It all comes just months after she succeeded Andrew Cuomo, who stepped down amid a scandal of sexual harassment after nearly three terms in office, suggesting that Hochul is rapidly replacing the former governor as the most powerful person in New York politics.
If she wins, Hochul would be the first female-elected governor in New York’s history.
“She’s a tough chick from Buffalo,” said State Senator Diane Savino (D-State Island), who supported her last year. “I always said – from day one, when people assumed she would just be there temporarily and as a placeholder for [Attorney General] Tish James or someone else – I said, ‘do not underestimate her’. “
Hochul’s rise in New York, a hotbed of progressivism, offers a new test of the idea that moderates are the future of the Democratic Party – not the left.
Hochul’s early victories come as she runs as a mid-term Democrat from New York State, who has not had an elected governor from the region since the 1920s, and after the pro-business former police officer Eric Adams ran and won the mayoral post as moderate in it heavy blue New York City last year.
Hochul, who took conservative views when she was a local official and congresswoman, now appears ready to follow Adams to secure a full term.
“She has a big lead, and then she’s winning the money race, and she’s definitely winning the exposure increase,” said Douglas Muzzio, a professor of political science at Baruch College in Manhattan. “She’s starting to look like a man.”
Hochul had already scared his biggest political threat away ahead of the governor’s primary election in June: James, a star Democrat who had declared his candidacy in October, only to drop out less than two months later. James had received support on the left.
On Tuesday, a poll by Siena College showed that Hochul had a 34 percentage point lead over former New York Mayor Bill de Blasio, who had considered running.
Just hours later, de Blasio said he would not participate in the race, as many expected he would do. De Blasio, a progressive who ended his second term as mayor in December, had already moved to set up a new political committee and hired half a dozen nationally known agents to help him with a potential bid.
“I do not intend to run for governor of the state of New York, but I will dedicate my whole being to fighting inequality in the state of New York,” de Blasio wrote on Twitter.
Then Hochul’s campaign said it had already raised a whopping $ 21.9 million to support its bid, breaking any previous record over a six-month period in New York.
By mid-morning, she had released a $ 216.3 billion state budget proposal that would leverage a massive revenue surplus to increase spending and provide record-high support for schools and tax breaks for homeowners this fall, around the same time as the general election.
The state does not expect an annual budget deficit until at least 2027, giving Hochul plenty of money to spread around.
“Kathy Hochul is doing a fantastic job, and that is reflected in a large number of polls and in her fundraising, as well as endorsements from unions and elected officials,” Democratic State President Jay Jacobs, who has supported her, said Tuesday. “People are gathering around her, and that’s clear today.”
Hochul’s path to a full four-year term is not without potential pitfalls.
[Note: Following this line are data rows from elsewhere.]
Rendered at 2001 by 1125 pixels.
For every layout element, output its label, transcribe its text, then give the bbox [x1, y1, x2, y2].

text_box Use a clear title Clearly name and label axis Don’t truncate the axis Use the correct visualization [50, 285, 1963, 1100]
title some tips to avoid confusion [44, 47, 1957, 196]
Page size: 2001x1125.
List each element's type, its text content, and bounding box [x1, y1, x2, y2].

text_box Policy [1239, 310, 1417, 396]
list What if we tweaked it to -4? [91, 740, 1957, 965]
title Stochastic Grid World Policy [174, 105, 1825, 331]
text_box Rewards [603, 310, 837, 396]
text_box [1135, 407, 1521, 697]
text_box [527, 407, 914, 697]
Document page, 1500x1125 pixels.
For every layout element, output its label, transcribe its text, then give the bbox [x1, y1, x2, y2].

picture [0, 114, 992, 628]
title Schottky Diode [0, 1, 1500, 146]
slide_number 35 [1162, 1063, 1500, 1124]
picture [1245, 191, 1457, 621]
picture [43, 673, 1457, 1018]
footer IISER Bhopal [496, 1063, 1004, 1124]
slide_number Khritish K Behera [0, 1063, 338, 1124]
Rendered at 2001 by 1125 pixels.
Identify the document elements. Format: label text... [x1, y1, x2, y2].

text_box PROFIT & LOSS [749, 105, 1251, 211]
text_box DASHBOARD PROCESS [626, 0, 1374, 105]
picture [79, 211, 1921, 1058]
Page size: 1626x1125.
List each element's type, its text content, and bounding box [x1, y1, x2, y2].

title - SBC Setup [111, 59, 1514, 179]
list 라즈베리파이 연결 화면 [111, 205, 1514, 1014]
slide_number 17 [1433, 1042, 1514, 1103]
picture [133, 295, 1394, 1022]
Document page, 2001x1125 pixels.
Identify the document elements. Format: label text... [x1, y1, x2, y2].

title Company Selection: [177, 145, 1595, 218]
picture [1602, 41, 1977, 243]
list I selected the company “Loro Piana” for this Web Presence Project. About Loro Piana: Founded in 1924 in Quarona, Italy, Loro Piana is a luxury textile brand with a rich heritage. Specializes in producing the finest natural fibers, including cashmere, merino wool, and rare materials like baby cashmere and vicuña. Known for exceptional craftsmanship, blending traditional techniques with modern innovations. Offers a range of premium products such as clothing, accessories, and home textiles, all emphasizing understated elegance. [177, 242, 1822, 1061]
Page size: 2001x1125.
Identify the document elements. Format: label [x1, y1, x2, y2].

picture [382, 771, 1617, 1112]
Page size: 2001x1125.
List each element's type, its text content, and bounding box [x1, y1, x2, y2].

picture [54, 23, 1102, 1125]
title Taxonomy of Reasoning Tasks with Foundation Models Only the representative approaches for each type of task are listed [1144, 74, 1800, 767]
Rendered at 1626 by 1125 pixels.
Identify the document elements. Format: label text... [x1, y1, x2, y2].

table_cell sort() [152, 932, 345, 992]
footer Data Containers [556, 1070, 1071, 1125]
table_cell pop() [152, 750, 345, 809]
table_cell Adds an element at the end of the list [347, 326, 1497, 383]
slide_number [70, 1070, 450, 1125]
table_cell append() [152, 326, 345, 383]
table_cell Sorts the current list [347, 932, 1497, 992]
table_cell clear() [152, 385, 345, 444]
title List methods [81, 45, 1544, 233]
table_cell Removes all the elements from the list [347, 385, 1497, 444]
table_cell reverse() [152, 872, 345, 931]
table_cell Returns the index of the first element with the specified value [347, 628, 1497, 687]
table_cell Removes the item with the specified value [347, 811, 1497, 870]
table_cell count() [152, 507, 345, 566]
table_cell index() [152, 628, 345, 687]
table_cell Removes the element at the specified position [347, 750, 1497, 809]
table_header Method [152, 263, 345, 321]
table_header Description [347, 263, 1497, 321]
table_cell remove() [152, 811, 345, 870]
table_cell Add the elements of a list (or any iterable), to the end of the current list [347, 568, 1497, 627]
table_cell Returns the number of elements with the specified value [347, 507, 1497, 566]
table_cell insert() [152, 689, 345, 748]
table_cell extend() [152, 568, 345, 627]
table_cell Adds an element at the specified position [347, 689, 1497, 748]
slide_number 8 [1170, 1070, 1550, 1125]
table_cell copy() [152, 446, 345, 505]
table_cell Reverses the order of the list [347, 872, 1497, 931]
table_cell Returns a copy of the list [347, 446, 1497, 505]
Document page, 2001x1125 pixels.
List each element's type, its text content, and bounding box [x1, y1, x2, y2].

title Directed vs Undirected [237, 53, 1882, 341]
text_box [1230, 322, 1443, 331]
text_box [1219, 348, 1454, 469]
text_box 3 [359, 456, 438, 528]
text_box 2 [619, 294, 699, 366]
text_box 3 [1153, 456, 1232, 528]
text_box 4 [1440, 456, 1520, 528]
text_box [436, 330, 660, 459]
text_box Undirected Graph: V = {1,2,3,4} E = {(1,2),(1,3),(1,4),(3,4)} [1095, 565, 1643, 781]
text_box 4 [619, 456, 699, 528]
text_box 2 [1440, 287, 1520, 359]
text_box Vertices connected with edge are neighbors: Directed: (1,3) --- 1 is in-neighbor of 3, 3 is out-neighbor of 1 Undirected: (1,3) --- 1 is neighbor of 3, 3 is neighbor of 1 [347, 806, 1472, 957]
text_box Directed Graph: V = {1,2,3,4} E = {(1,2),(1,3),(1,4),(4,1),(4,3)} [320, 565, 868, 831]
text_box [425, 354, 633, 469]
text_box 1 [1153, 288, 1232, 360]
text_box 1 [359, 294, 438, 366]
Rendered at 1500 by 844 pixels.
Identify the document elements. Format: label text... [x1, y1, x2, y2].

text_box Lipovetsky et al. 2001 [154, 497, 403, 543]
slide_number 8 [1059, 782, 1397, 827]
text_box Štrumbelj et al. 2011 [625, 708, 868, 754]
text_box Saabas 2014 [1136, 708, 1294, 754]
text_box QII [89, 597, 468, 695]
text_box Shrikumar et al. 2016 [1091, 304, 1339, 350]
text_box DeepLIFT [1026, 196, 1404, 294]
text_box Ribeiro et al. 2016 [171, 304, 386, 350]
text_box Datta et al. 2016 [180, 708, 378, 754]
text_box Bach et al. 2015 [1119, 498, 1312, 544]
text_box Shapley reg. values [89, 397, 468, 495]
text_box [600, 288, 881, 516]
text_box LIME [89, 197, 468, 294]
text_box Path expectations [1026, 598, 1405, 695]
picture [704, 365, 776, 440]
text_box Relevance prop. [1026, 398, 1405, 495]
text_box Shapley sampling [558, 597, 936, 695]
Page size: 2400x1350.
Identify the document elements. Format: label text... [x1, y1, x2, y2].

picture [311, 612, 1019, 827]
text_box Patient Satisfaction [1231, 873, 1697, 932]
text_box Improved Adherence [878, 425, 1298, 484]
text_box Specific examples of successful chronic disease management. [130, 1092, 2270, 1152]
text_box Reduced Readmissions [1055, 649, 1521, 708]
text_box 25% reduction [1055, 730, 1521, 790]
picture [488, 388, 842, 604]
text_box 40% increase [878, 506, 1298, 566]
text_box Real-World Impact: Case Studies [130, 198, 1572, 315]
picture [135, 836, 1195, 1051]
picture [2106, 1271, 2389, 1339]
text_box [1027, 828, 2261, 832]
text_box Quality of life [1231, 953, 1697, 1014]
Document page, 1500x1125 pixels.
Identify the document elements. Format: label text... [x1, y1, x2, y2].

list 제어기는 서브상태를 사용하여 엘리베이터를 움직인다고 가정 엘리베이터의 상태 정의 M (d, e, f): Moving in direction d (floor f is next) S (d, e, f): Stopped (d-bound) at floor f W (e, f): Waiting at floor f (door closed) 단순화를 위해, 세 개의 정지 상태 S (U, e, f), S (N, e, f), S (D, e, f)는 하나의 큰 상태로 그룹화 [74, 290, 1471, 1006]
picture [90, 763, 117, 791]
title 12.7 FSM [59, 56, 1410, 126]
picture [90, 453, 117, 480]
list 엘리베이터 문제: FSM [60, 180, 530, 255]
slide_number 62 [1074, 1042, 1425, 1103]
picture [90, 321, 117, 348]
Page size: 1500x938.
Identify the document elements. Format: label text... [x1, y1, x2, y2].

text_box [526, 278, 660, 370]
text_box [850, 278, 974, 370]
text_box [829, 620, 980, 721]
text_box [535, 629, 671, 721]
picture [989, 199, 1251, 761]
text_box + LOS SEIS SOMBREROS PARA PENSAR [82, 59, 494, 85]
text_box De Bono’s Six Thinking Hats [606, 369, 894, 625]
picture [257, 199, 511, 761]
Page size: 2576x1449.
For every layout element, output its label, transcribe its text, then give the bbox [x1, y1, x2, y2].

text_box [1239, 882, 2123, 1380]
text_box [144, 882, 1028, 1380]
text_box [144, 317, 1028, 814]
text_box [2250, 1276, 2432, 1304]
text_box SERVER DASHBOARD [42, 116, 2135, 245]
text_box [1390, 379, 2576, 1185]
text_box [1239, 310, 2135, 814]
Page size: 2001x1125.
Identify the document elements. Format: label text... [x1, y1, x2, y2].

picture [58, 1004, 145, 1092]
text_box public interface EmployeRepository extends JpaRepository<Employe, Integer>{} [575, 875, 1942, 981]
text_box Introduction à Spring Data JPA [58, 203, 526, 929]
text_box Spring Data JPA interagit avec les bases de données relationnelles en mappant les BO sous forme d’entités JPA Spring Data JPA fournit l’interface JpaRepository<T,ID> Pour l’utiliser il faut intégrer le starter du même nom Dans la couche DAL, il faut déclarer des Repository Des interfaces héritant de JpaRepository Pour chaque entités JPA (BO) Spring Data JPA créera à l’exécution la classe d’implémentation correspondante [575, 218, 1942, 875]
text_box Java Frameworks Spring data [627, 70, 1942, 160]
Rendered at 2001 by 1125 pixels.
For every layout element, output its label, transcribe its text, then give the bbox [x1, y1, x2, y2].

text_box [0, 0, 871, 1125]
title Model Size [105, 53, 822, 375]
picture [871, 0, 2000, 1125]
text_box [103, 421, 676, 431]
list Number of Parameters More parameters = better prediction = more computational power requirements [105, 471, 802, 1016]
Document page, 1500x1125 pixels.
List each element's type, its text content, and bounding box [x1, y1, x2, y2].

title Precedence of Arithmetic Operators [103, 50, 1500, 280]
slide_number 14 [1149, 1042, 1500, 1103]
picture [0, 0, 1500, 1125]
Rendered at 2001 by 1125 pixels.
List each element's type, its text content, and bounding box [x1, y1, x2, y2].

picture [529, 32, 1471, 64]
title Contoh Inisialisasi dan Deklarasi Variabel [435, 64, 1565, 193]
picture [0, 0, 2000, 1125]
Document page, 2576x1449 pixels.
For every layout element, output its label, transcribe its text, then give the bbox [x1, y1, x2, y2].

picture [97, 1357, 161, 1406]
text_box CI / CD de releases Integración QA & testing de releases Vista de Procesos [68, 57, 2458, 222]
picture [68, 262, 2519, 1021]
Another tip in Covid or an economic downturn could hurt her political fortunes.
She is also set to win a primary in June against two remaining Democratic enemies: Long Island Rep. Tom Suozzi, a moderate who has more than $ 5 million in his campaign account, and the progressive zealot Jumaane Williams, New York City’s public lawyer. Williams was unsuccessful four years ago when he ran against Hochul as lieutenant governor.
Hochul will also look to win the election amid what is expected to be a strong year for Republicans across the country. Her likely opponent is Rep. Lee Zeldin, a Republican from Long Island who has beaten Hochul for her Covid response and not be tougher on crime.
He has also tried to tie Hochul to the Cuomo administration, where she was not very close to the governor or his best aides despite being his deputy.
Zeldin said in a statement on January 4 that Hochul was in the Cuomo administration when thousands of elderly people died in nursing homes, “the dozens of women and others who were abused during the Cuomo-Hochul administration and the lives that was destroyed thanks to fear, intimidation and violent corruption. “
State GOP President Nick Langworthy described Hochul’s fundraising on Tuesday as “selling the state government out the back door. Clearly, she perfected the corrupt art of pay-to-play politics by using every trick she learned from her mentor Andrew Cuomo. “
But so far, Hochul has power over the governor’s office and much of the democratic apparatus in New York, and she promised to spend the next six months of the legislative session helping New Yorkers out of the pandemic, beginning with her budget falling due on the 1st. April.
“This is a moment of great opportunity, a once-in-a-generation opportunity to reconsider what is possible for our state,” Hochul said in his budget speech.
“And this is truly the beginning of New York’s next big comeback.”